● ACTIVITY
Return, from the material below, each line in which the word "with" is present.

***** GIVEN MATERIAL

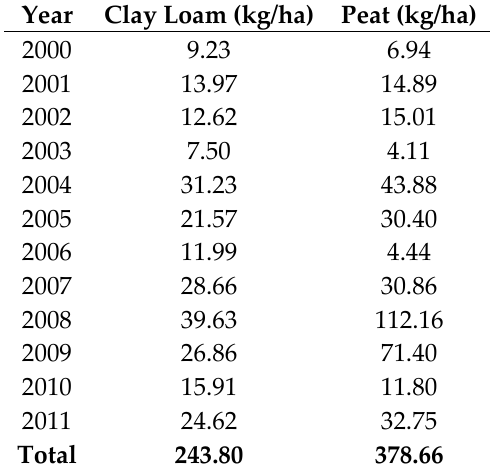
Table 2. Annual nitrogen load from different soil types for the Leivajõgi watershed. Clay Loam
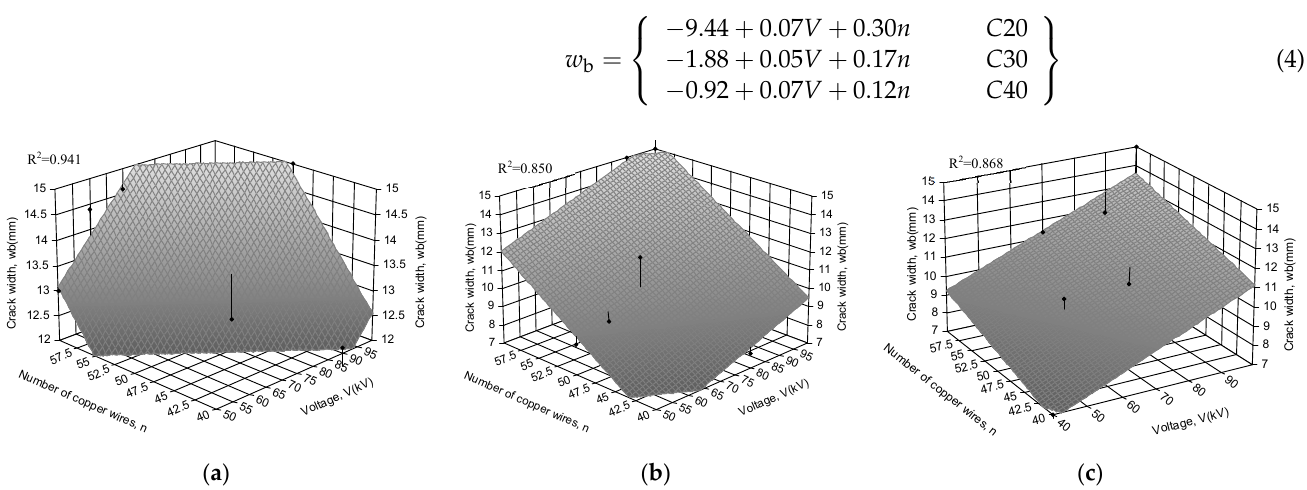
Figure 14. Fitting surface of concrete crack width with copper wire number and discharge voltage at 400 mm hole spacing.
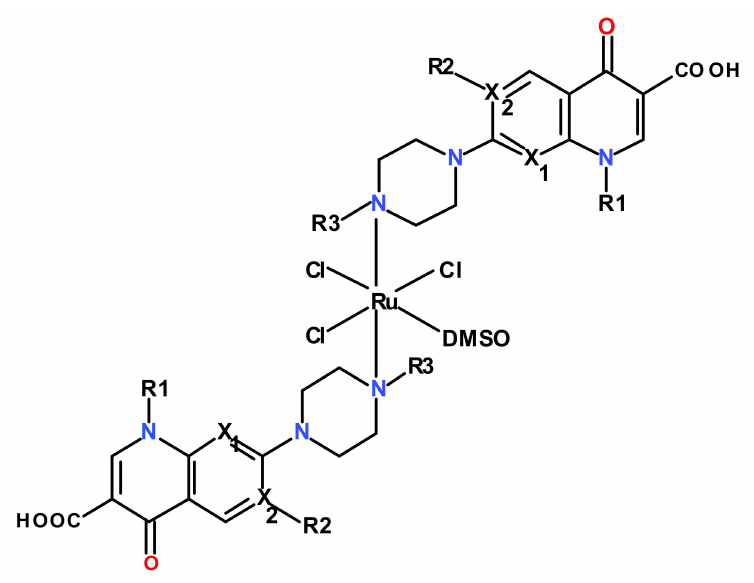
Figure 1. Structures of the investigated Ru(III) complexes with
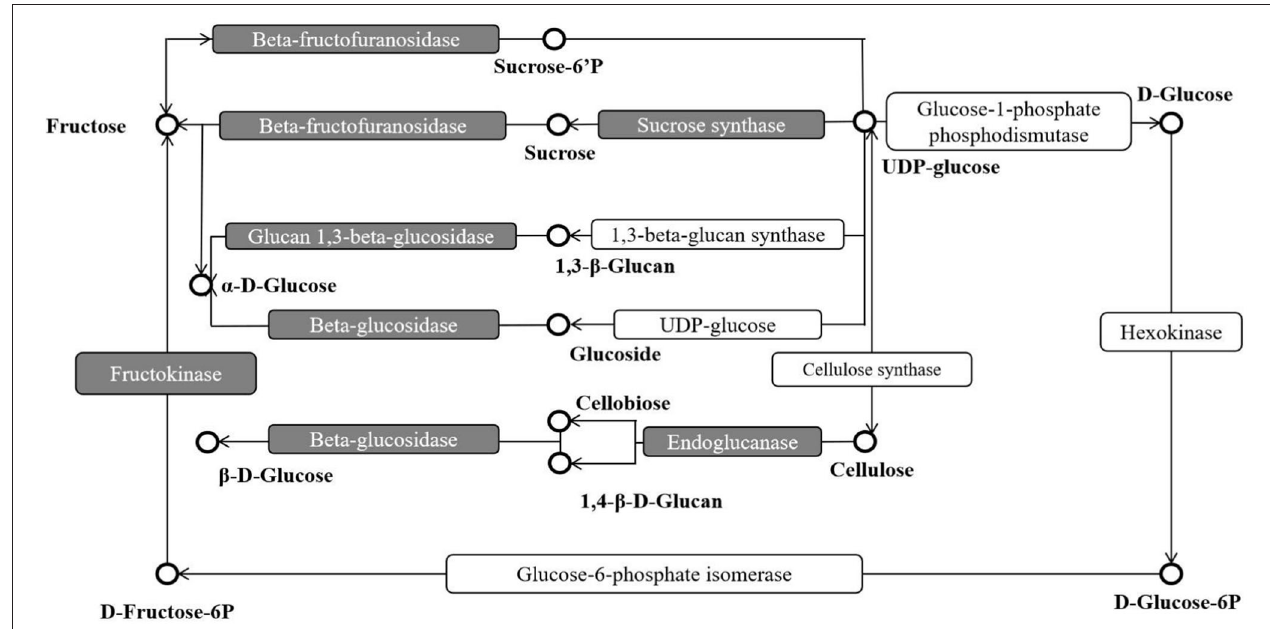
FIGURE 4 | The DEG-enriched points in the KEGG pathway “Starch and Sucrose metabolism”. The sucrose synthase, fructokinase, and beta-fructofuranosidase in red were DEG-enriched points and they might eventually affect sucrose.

**********

● RESULT
Figure 14. Fitting surface of concrete crack width with copper wire number and discharge voltage at 400 mm hole spacing.
Figure 1. Structures of the investigated Ru(III) complexes with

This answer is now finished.